Reading passage:
** BEGIN **

Compilation album by Various artists
- Released: 3 May 2024
- Label: Demon Music Group

= Holland–Dozier–Holland: Detroit 1969–1977 =

Holland–Dozier–Holland: Detroit 1969–1977 is a compilation album of songs released on the labels Invictus and Hot Wax, which were formed by songwriting team Holland–Dozier–Holland after they left Motown.
The album was released by Demon Music Group on 3 May 2024.

==Background==
Holland–Dozier–Holland is the collective name of the songwriting team comprising Lamont Dozier and brothers Eddie and Brian Holland, who started working together at Motown in 1962.
The Marvelettes' "Locking Up My Heart" was their first hit.

In 1967 Holland–Dozier–Holland left Motown and established their own record labels, Hot Wax and Invictus, with other Motown staff.
The Guardian wrote that "despite lacking Motown's promotional apparatus, Hot Wax/Invictus had amassed several hits by 1971."
Dozier left the labels in 1973 and moved to Los Angeles to pursue a solo career.
In 1977 Invictus, Hot Wax and the Hollands' new label Music Merchant "collapsed in fiscal disarray."

==Critical reception==

Uncut wrote that "if Holland–Dozier–Holland couldn't build an empire of their own to rival [[Berry Gordy|[Berry] Gordy]]'s, this set...proves that their efforts added something more than a postscript to their matchless Motown legacy."
In a 5-star review for Record Collector, Lois Wilson wrote that the album "cherry picks 45s from the catalogue and is an absolute treat."

** END **

Collected material:
** BEGIN **

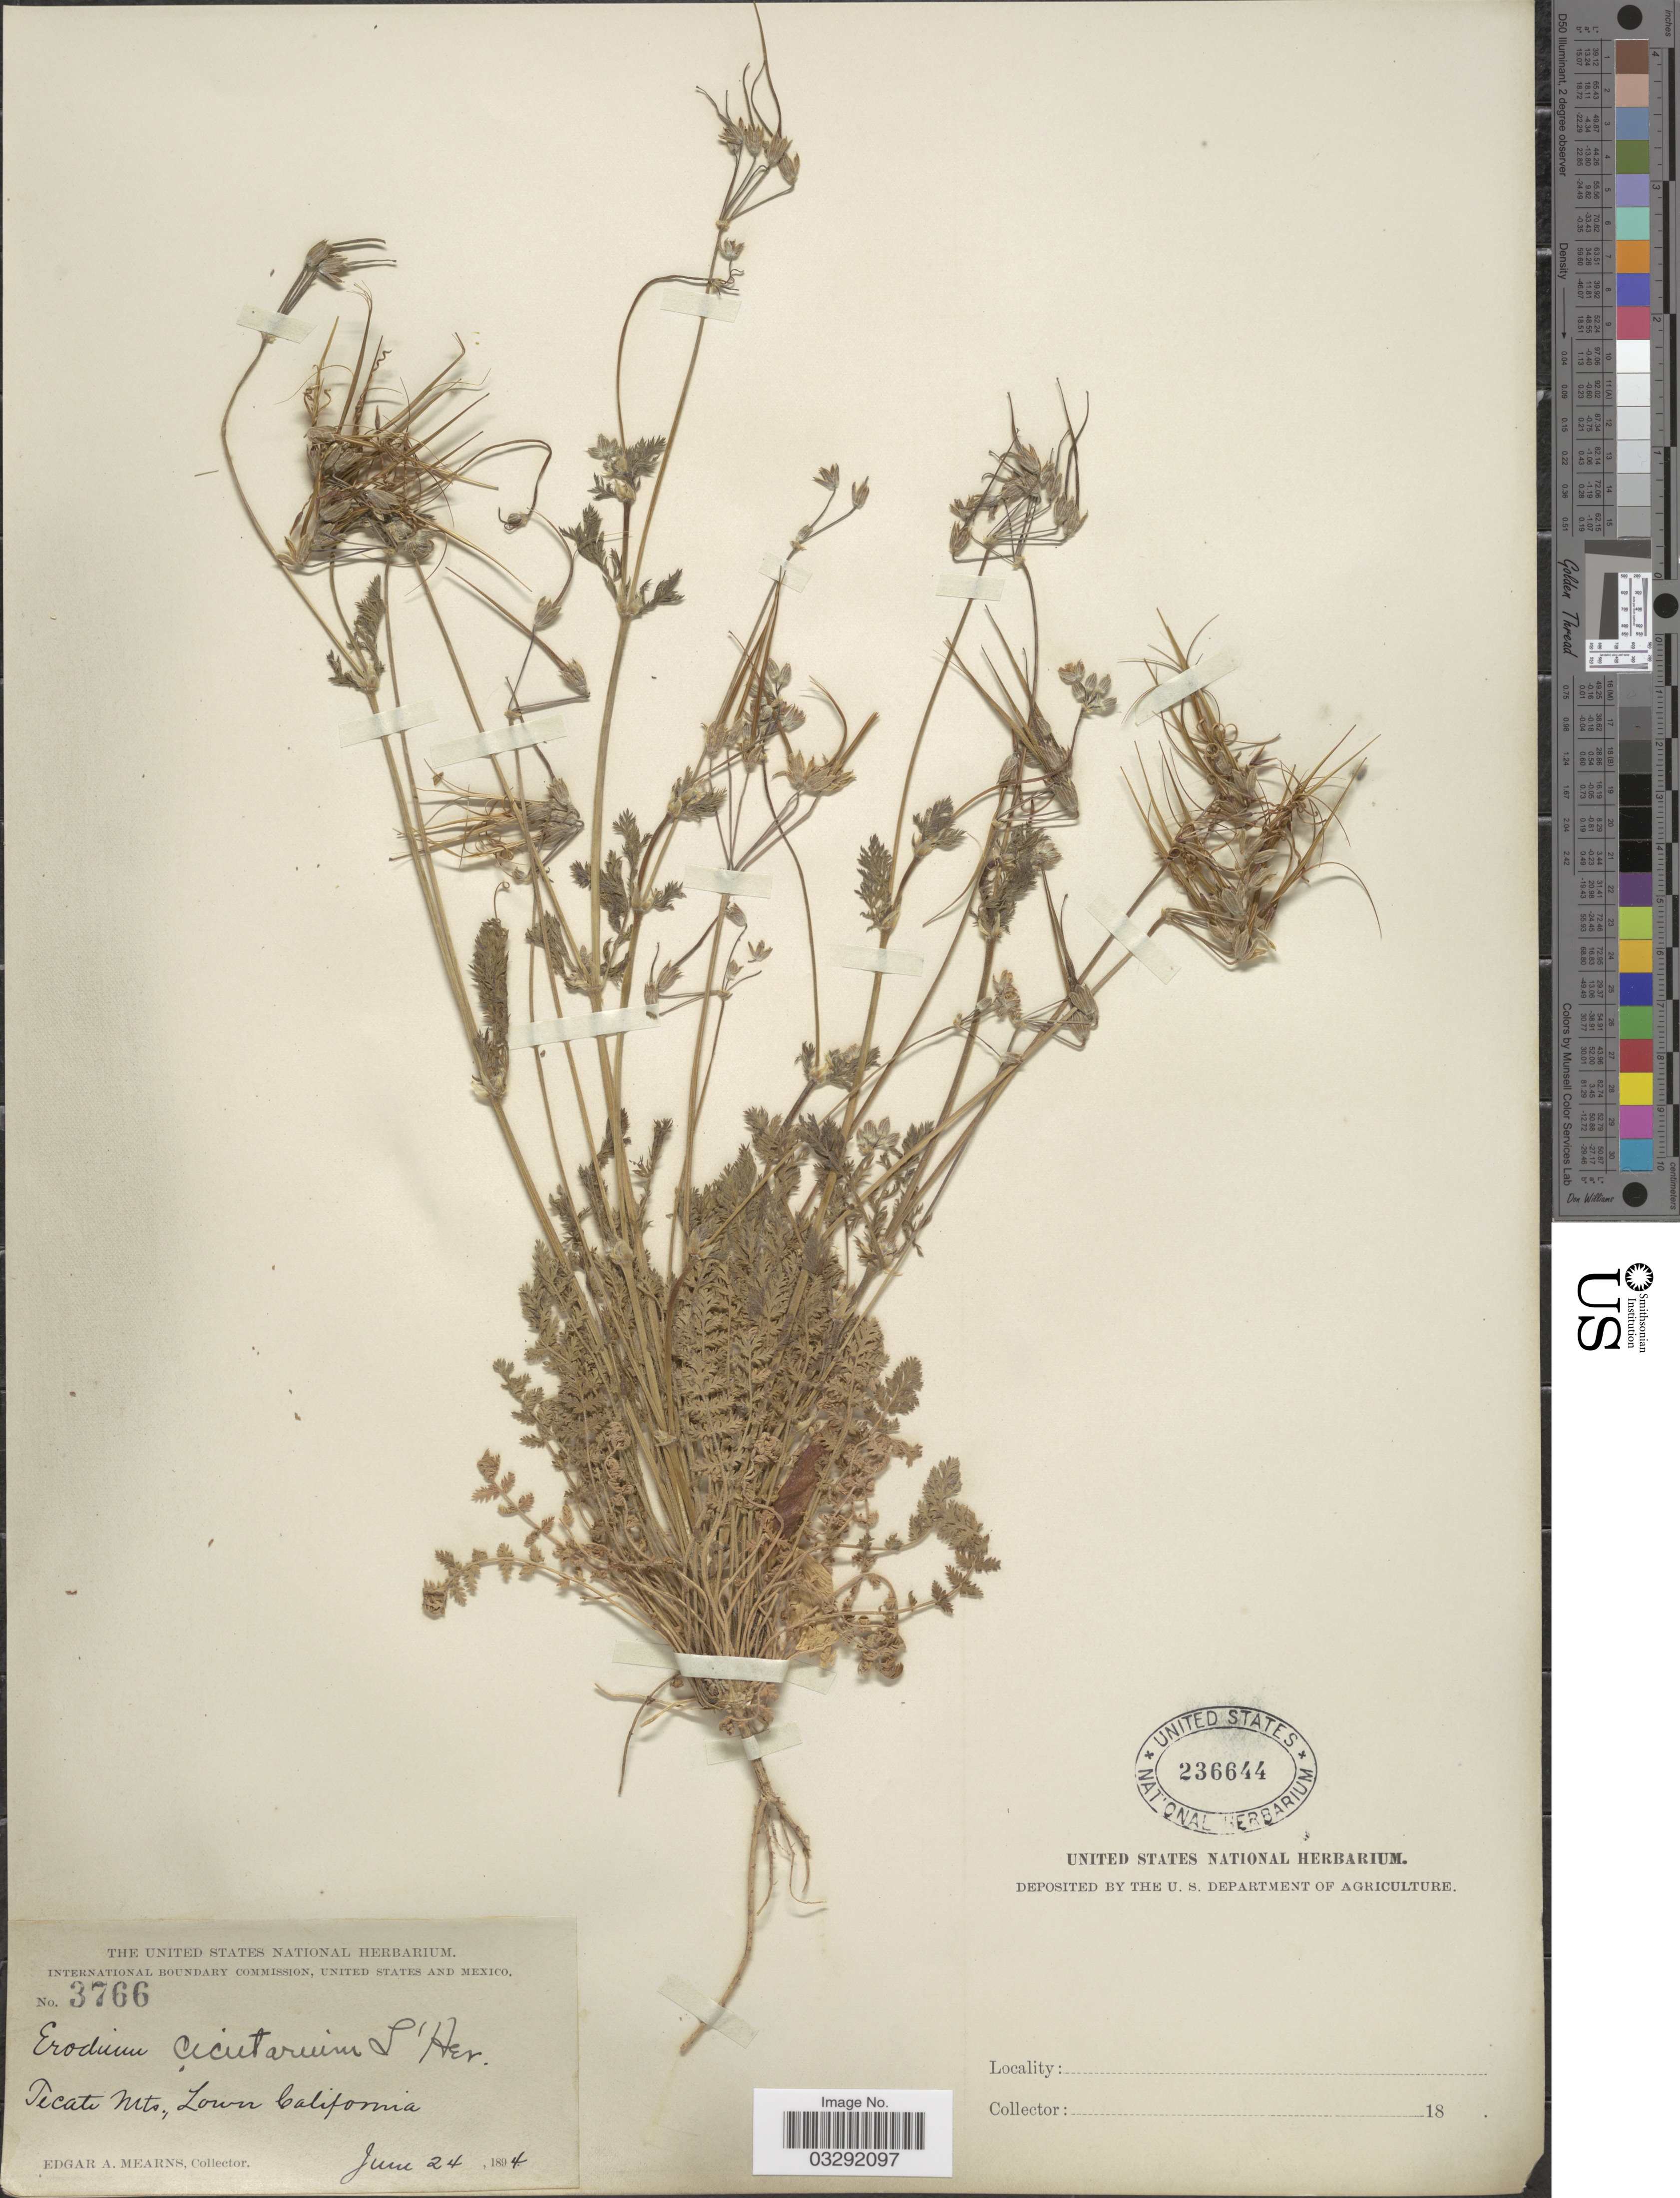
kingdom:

** END **

Answer these questions from the text about the Holland–Dozier–Holland album:
1. In what year did the songwriting team start working together at Motown?
2. Which two record labels did the team establish after leaving Motown?
3. Who wrote the 5-star review of the album for Record Collector?

1. 1962
2. Hot Wax and Invictus
3. Lois Wilson